The theory of cosmic inflation has attempted to address the problem by positing a 10^{−32}-second period of exponential expansion in the first second of the history of the universe due to a scalar field interaction. According to the inflationary model, the universe increased in size by a factor of more than 10^{22}, from a small and causally connected region in near equilibrium. Inflation then expanded the universe rapidly, isolating nearby regions of spacetime by growing them beyond the limits of causal contact, effectively "locking in" the uniformity at large distances. Essentially, the inflationary model suggests that the universe was entirely in causal contact in the very early universe. Inflation then expands this universe by approximately 60 e-foldings (the scale factor increases by factor $e^{60}$). We observe the CMB after inflation has occurred at a very large scale. It maintained thermal equilibrium to this large size because of the rapid expansion from inflation.

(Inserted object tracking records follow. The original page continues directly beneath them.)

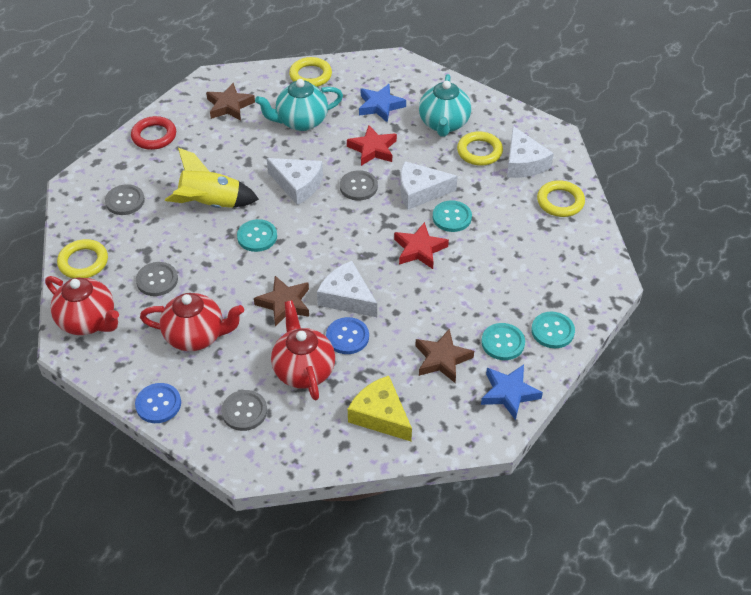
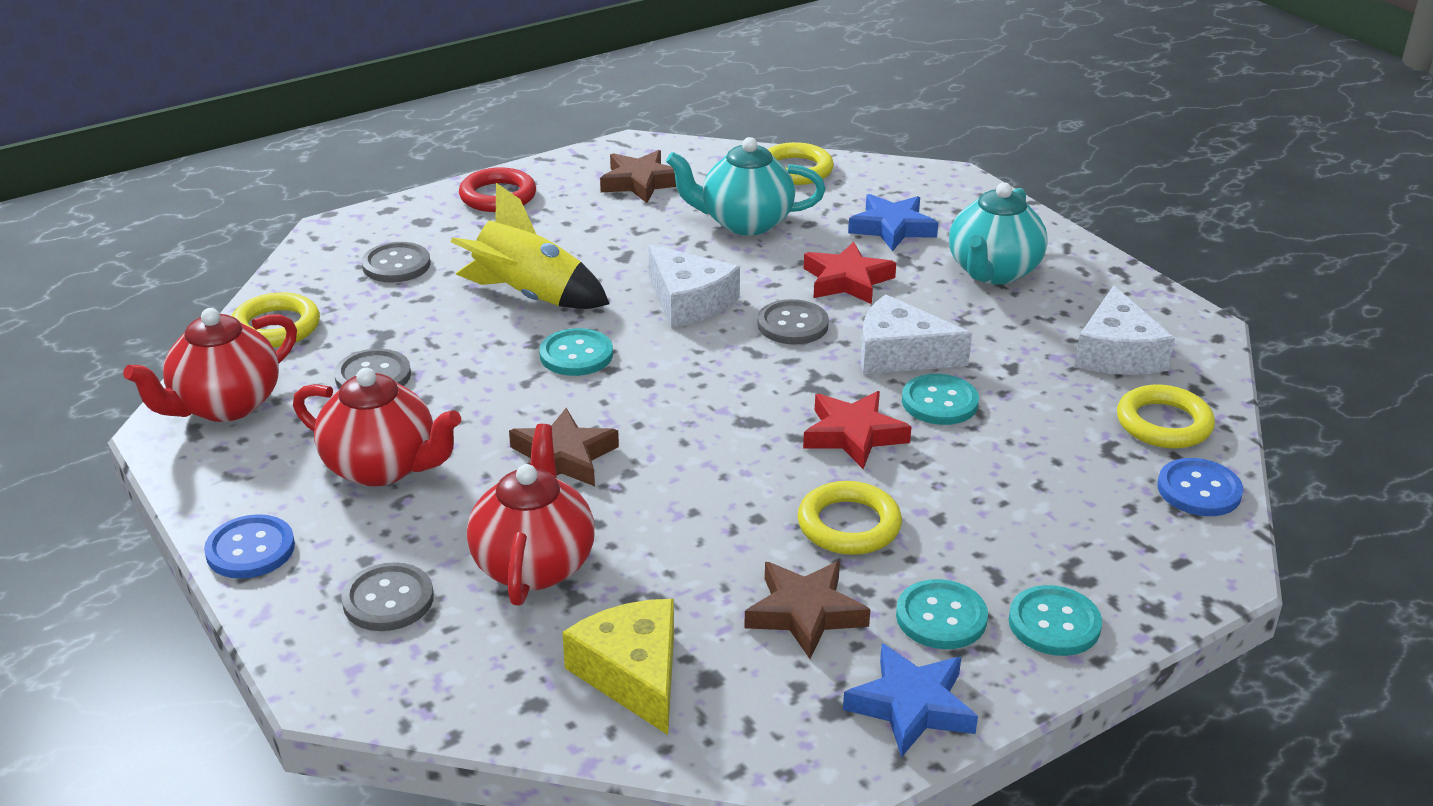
camera: 20 degrees right, 15 degrees down
(88, 321) = (225, 405): red teapot -> red teapot turned 75 degrees clockwise
(347, 297) = (679, 475): white cheese -> none
(347, 337) = (645, 533): blue button -> blue button (1199, 490)
(479, 151) = (1040, 321): yellow ring -> yellow ring (849, 525)

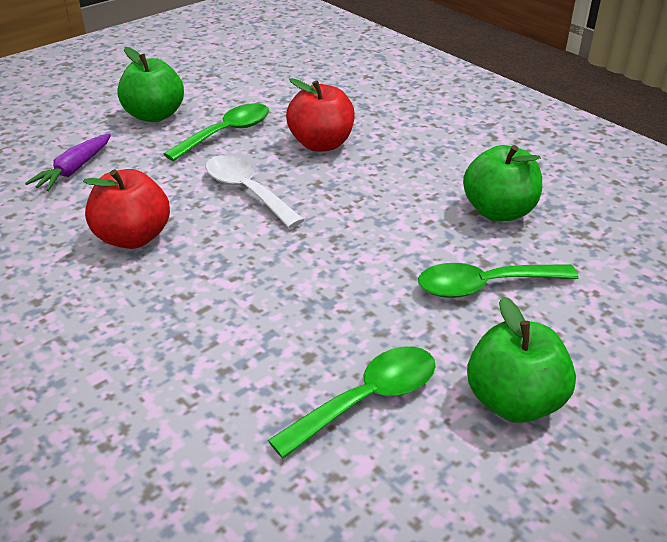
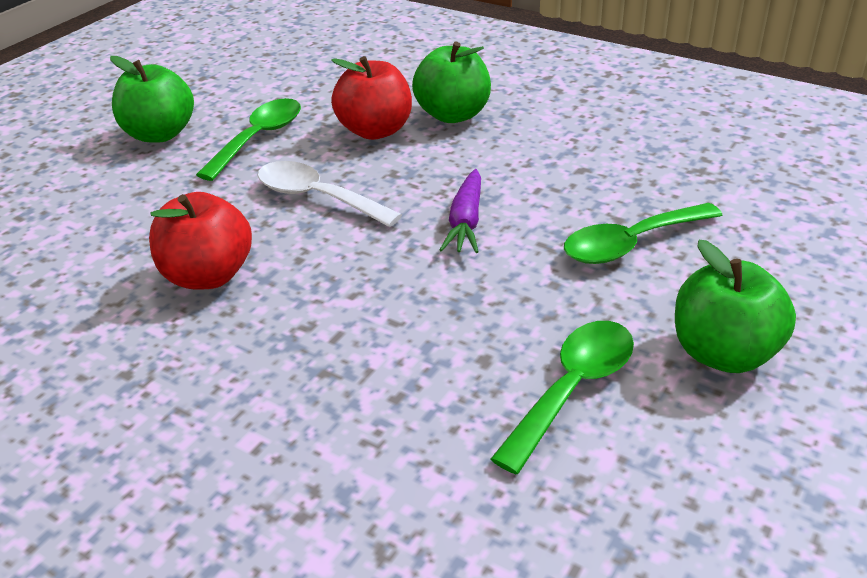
camera: 15 degrees left, 0 degrees up
(74, 170) = (91, 214): purple carrot -> purple carrot (466, 221)
(499, 211) = (605, 165): green apple -> green apple (453, 115)

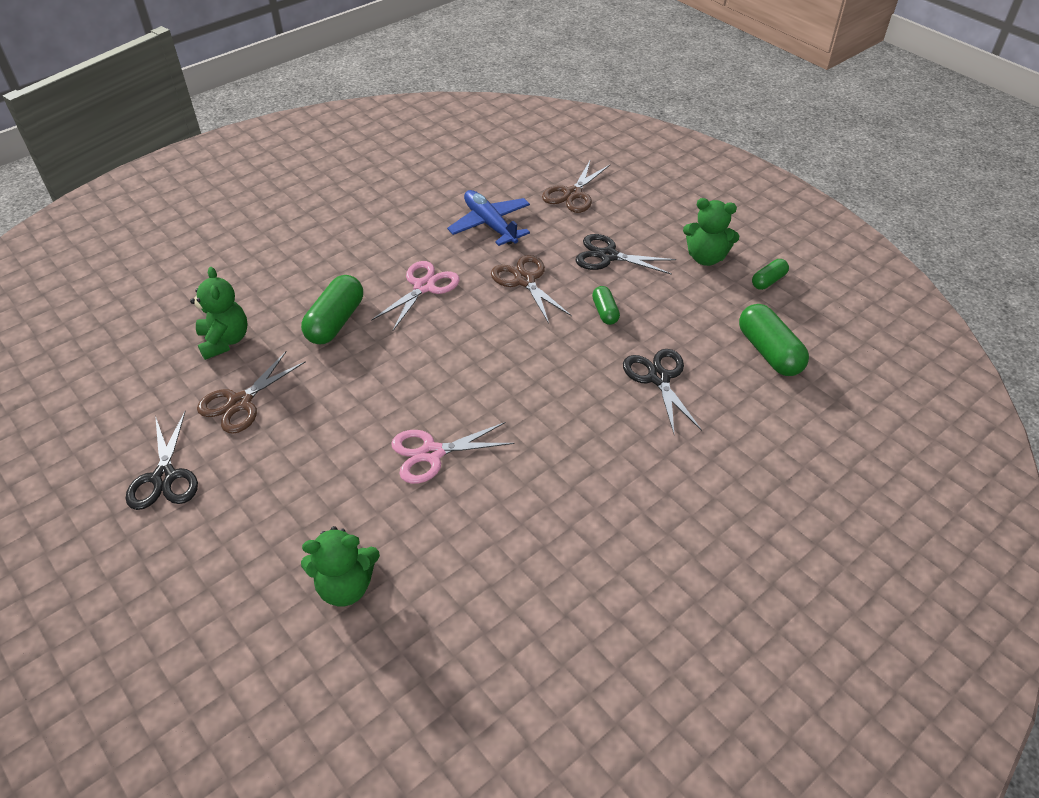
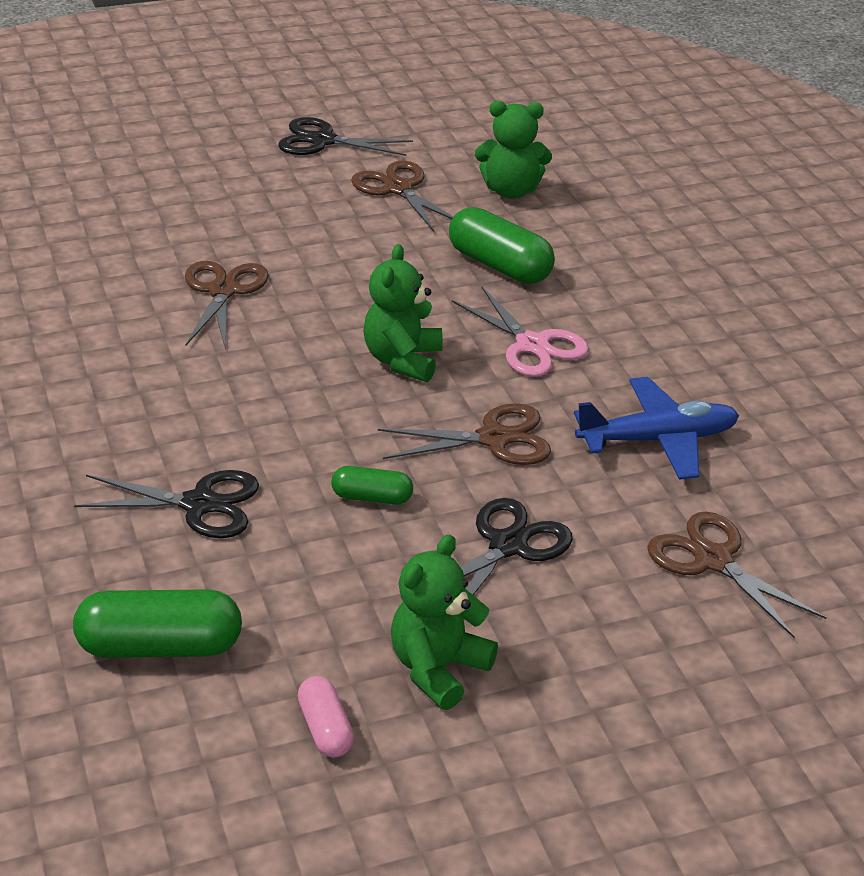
camera: 110 degrees right, 10 degrees down
(345, 586) = (101, 213): green teddy bear -> green teddy bear (403, 360)
(431, 453) = (223, 291): pink scissors -> brown scissors
(768, 281) = (325, 729): green capsule -> pink capsule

One consequence of cosmic inflation is that the anisotropies in the Big Bang due to quantum fluctuations are reduced but not eliminated. Differences in the temperature of the cosmic background are smoothed by cosmic inflation, but they still exist. The theory predicts a spectrum for the anisotropies in the microwave background which is mostly consistent with observations from WMAP and COBE.

==Variable-speed-of-light theories==

Cosmological models employing a variable speed of light have been proposed to resolve the horizon problem of and provide an alternative to cosmic inflation. In the VSL models, the fundamental constant c, denoting the speed of light in vacuum, is greater in the early universe than its present value, effectively increasing the particle horizon at the time of decoupling sufficiently to account for the observed isotropy of the CMB.